SUPPLIED INFORMATION:
####

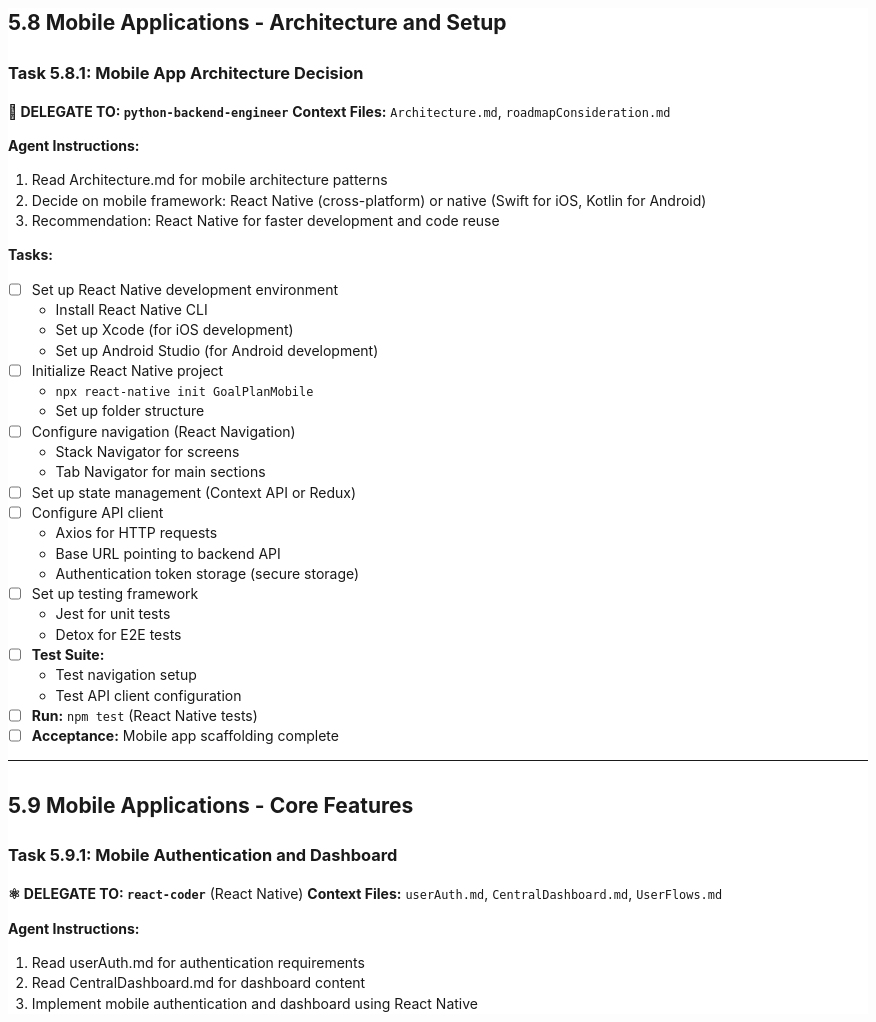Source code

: ## 5.8 Mobile Applications - Architecture and Setup

### Task 5.8.1: Mobile App Architecture Decision

**🐍 DELEGATE TO: `python-backend-engineer`**
**Context Files:** `Architecture.md`, `roadmapConsideration.md`

**Agent Instructions:**
1. Read Architecture.md for mobile architecture patterns
2. Decide on mobile framework: React Native (cross-platform) or native (Swift for iOS, Kotlin for Android)
3. Recommendation: React Native for faster development and code reuse

**Tasks:**
- [ ] Set up React Native development environment
  - Install React Native CLI
  - Set up Xcode (for iOS development)
  - Set up Android Studio (for Android development)
- [ ] Initialize React Native project
  - `npx react-native init GoalPlanMobile`
  - Set up folder structure
- [ ] Configure navigation (React Navigation)
  - Stack Navigator for screens
  - Tab Navigator for main sections
- [ ] Set up state management (Context API or Redux)
- [ ] Configure API client
  - Axios for HTTP requests
  - Base URL pointing to backend API
  - Authentication token storage (secure storage)
- [ ] Set up testing framework
  - Jest for unit tests
  - Detox for E2E tests
- [ ] **Test Suite:**
  - Test navigation setup
  - Test API client configuration
- [ ] **Run:** `npm test` (React Native tests)
- [ ] **Acceptance:** Mobile app scaffolding complete

---

## 5.9 Mobile Applications - Core Features

### Task 5.9.1: Mobile Authentication and Dashboard

**⚛️ DELEGATE TO: `react-coder`** (React Native)
**Context Files:** `userAuth.md`, `CentralDashboard.md`, `UserFlows.md`

**Agent Instructions:**
1. Read userAuth.md for authentication requirements
2. Read CentralDashboard.md for dashboard content
3. Implement mobile authentication and dashboard using React Native

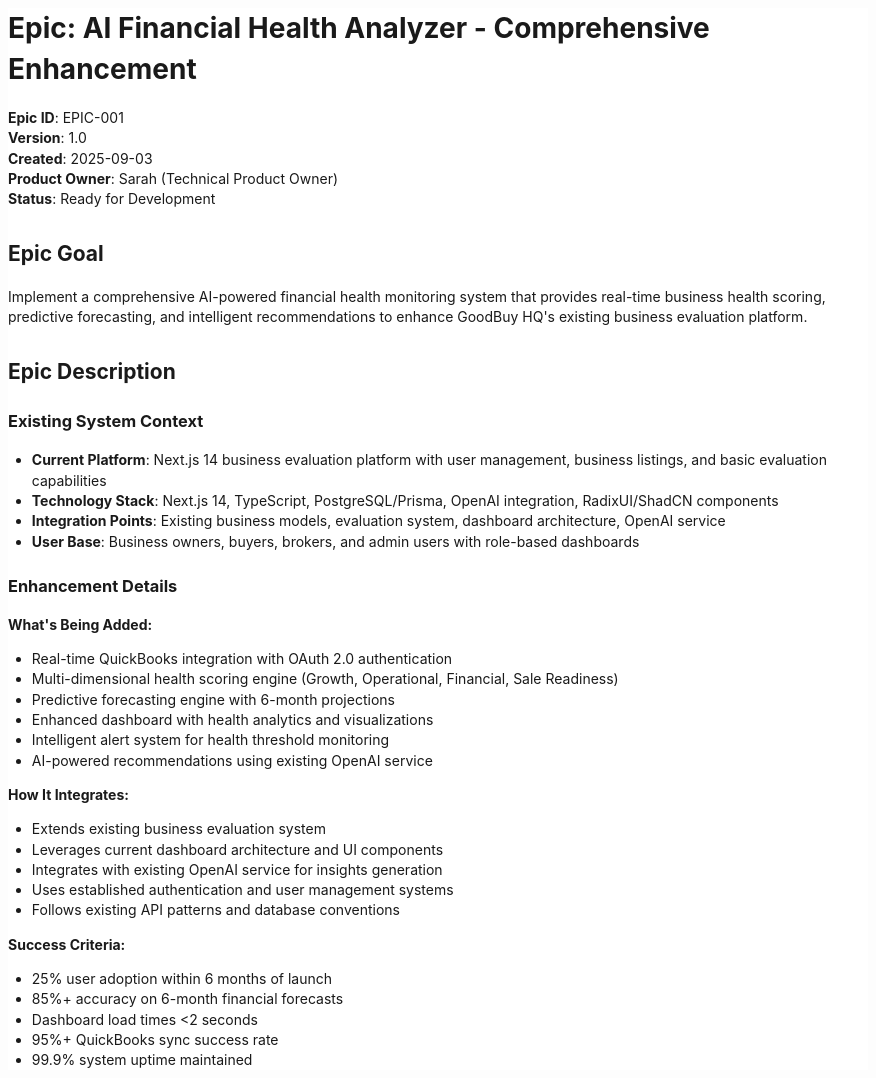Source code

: # Epic: AI Financial Health Analyzer - Comprehensive Enhancement

**Epic ID**: EPIC-001  
**Version**: 1.0  
**Created**: 2025-09-03  
**Product Owner**: Sarah (Technical Product Owner)  
**Status**: Ready for Development

## Epic Goal

Implement a comprehensive AI-powered financial health monitoring system that provides real-time business health scoring, predictive forecasting, and intelligent recommendations to enhance GoodBuy HQ's existing business evaluation platform.

## Epic Description

### Existing System Context

- **Current Platform**: Next.js 14 business evaluation platform with user management, business listings, and basic evaluation capabilities
- **Technology Stack**: Next.js 14, TypeScript, PostgreSQL/Prisma, OpenAI integration, RadixUI/ShadCN components
- **Integration Points**: Existing business models, evaluation system, dashboard architecture, OpenAI service
- **User Base**: Business owners, buyers, brokers, and admin users with role-based dashboards

### Enhancement Details

**What's Being Added:**

- Real-time QuickBooks integration with OAuth 2.0 authentication
- Multi-dimensional health scoring engine (Growth, Operational, Financial, Sale Readiness)
- Predictive forecasting engine with 6-month projections
- Enhanced dashboard with health analytics and visualizations
- Intelligent alert system for health threshold monitoring
- AI-powered recommendations using existing OpenAI service

**How It Integrates:**

- Extends existing business evaluation system
- Leverages current dashboard architecture and UI components
- Integrates with existing OpenAI service for insights generation
- Uses established authentication and user management systems
- Follows existing API patterns and database conventions

**Success Criteria:**

- 25% user adoption within 6 months of launch
- 85%+ accuracy on 6-month financial forecasts
- Dashboard load times <2 seconds
- 95%+ QuickBooks sync success rate
- 99.9% system uptime maintained
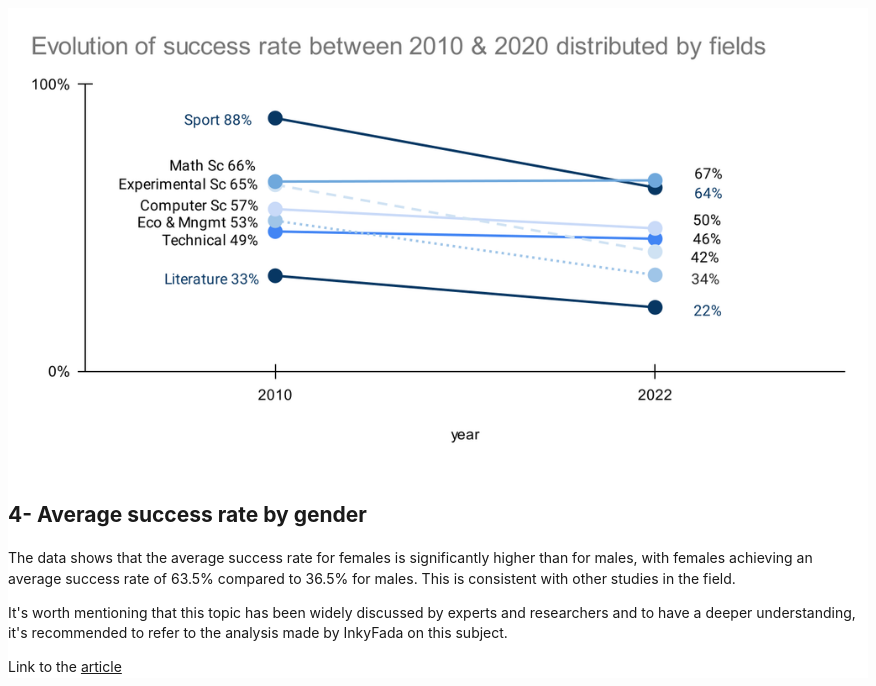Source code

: <img alt="Evolution of success rate between 2010 & 2020 distributed by fields" src="src/Evolution of success rate between 2010 & 2020 distributed by fields.svg">

## 4- Average success rate by gender

The data shows that the average success rate for females is significantly higher than for males, with females achieving an average success rate of 63.5% compared to 36.5% for males. This is consistent with other studies in the field.

It's worth mentioning that this topic has been widely discussed by experts and researchers and to have a deeper understanding, it's recommended to refer to the analysis made by InkyFada on this subject.

Link to the [article](https://inkyfada.com/fr/2021/09/10/inegalites-hommes-femmes-ecole-travail-tunisie/)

####

THE PROBLEM:
For the records above, count the lines that contain the word "using" and give only that number.

TASK OUTPUT:
2